■ **ASSIGNMENT**: What is the number of lines in the following data that contain "CREATE"? Answer with the number alone.

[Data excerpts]
* * * *

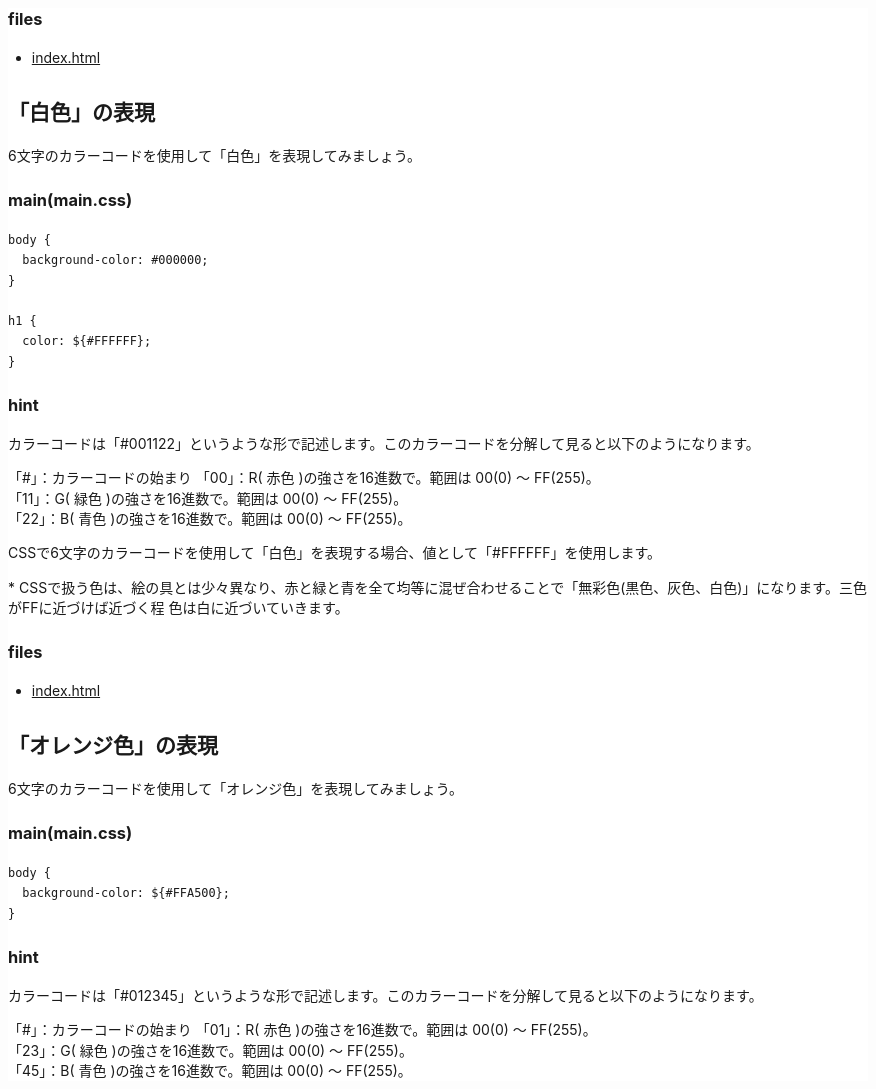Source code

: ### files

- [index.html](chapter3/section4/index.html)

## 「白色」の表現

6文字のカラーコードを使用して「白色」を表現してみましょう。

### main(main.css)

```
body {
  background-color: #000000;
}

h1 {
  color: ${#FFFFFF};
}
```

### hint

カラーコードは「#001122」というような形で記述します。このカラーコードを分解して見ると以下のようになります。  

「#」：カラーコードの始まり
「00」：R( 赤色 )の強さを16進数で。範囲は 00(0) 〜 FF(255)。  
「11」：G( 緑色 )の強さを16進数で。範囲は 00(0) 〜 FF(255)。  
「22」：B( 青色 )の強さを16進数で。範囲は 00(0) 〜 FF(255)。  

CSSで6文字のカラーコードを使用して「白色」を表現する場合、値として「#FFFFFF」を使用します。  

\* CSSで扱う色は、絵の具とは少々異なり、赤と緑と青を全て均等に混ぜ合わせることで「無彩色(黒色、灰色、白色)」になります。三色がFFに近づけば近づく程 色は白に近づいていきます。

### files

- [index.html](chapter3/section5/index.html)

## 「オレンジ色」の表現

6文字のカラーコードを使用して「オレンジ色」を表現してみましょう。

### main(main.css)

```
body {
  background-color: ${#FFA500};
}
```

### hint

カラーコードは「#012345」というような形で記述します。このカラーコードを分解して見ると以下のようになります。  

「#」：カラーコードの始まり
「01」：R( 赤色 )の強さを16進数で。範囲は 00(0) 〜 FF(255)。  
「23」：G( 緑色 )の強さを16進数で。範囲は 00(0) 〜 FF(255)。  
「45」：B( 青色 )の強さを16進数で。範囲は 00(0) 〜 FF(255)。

* * * *

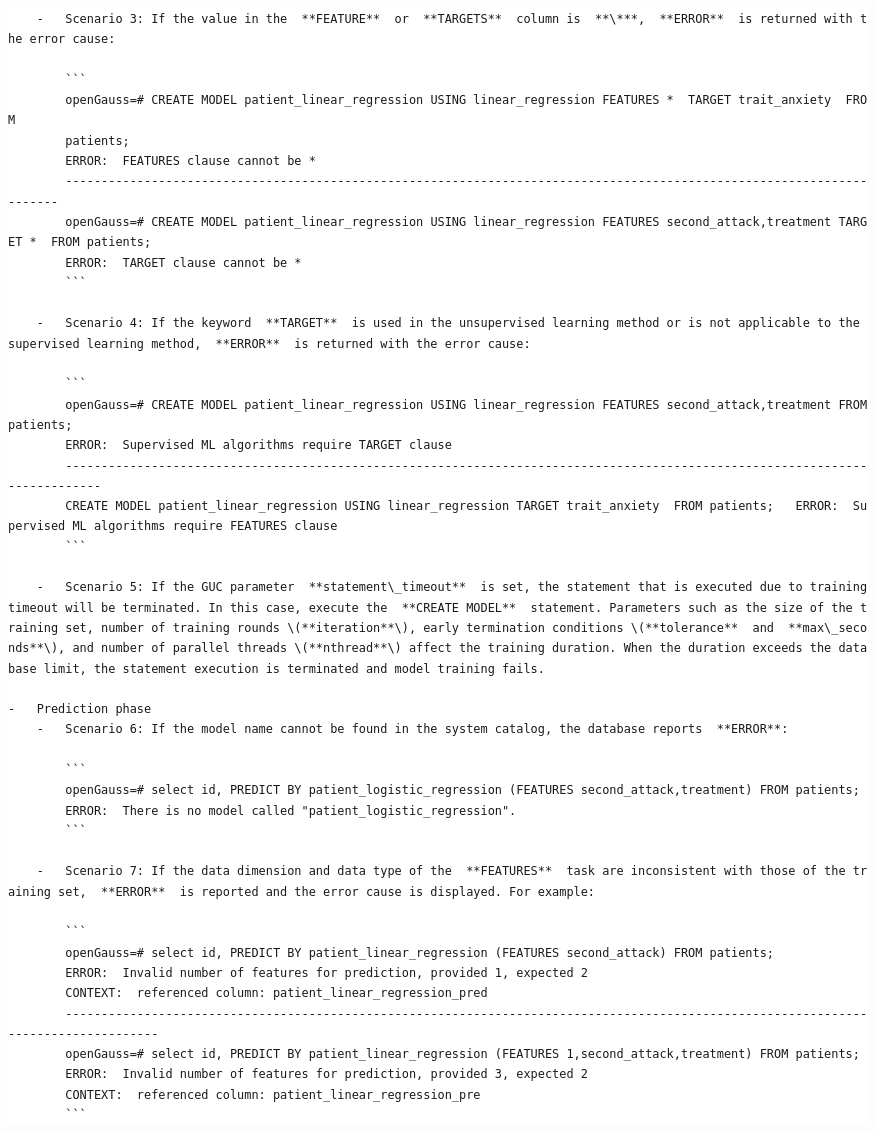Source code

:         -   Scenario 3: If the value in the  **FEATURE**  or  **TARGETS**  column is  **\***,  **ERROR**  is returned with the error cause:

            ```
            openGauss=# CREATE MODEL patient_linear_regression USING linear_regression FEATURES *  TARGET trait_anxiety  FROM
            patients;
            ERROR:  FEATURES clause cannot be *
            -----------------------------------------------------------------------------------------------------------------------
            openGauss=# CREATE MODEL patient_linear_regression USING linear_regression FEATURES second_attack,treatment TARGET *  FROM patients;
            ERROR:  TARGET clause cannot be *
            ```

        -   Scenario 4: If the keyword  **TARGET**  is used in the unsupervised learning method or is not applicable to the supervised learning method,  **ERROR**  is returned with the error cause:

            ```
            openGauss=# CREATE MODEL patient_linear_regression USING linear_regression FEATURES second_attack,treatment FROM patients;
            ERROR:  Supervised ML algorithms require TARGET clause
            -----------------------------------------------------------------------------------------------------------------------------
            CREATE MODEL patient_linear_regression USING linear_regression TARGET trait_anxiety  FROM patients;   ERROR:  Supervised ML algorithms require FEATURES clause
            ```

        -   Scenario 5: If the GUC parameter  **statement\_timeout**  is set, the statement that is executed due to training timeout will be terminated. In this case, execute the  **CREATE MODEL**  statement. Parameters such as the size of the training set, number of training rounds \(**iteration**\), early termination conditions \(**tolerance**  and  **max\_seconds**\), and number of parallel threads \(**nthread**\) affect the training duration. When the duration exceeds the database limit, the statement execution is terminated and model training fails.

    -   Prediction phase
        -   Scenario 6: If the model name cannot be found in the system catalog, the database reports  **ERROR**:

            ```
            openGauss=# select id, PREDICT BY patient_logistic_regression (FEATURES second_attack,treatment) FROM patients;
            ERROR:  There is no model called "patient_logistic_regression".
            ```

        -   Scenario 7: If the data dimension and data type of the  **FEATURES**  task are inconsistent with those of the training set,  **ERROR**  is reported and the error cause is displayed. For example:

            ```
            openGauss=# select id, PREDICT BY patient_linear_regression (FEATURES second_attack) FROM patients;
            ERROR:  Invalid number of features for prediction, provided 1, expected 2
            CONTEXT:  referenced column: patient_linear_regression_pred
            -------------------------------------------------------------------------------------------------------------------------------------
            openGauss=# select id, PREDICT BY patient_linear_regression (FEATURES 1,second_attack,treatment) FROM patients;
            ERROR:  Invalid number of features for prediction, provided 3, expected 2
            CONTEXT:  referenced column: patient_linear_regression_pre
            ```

* * * *

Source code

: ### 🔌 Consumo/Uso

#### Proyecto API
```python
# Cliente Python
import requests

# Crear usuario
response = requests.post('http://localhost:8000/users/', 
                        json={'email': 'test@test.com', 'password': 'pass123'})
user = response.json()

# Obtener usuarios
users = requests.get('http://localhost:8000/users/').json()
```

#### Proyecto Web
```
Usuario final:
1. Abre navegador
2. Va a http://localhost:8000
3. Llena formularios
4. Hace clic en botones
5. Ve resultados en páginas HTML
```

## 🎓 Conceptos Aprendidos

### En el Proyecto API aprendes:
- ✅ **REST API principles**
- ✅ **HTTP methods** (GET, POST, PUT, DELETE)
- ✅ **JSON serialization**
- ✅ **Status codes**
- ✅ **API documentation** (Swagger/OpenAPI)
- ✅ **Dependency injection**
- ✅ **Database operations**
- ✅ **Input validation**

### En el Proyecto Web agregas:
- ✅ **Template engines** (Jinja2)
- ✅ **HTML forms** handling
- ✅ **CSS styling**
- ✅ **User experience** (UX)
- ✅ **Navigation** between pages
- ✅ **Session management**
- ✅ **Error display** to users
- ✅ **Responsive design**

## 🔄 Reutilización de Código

* * * *

■ **ANSWER TO THIS TASK**: 5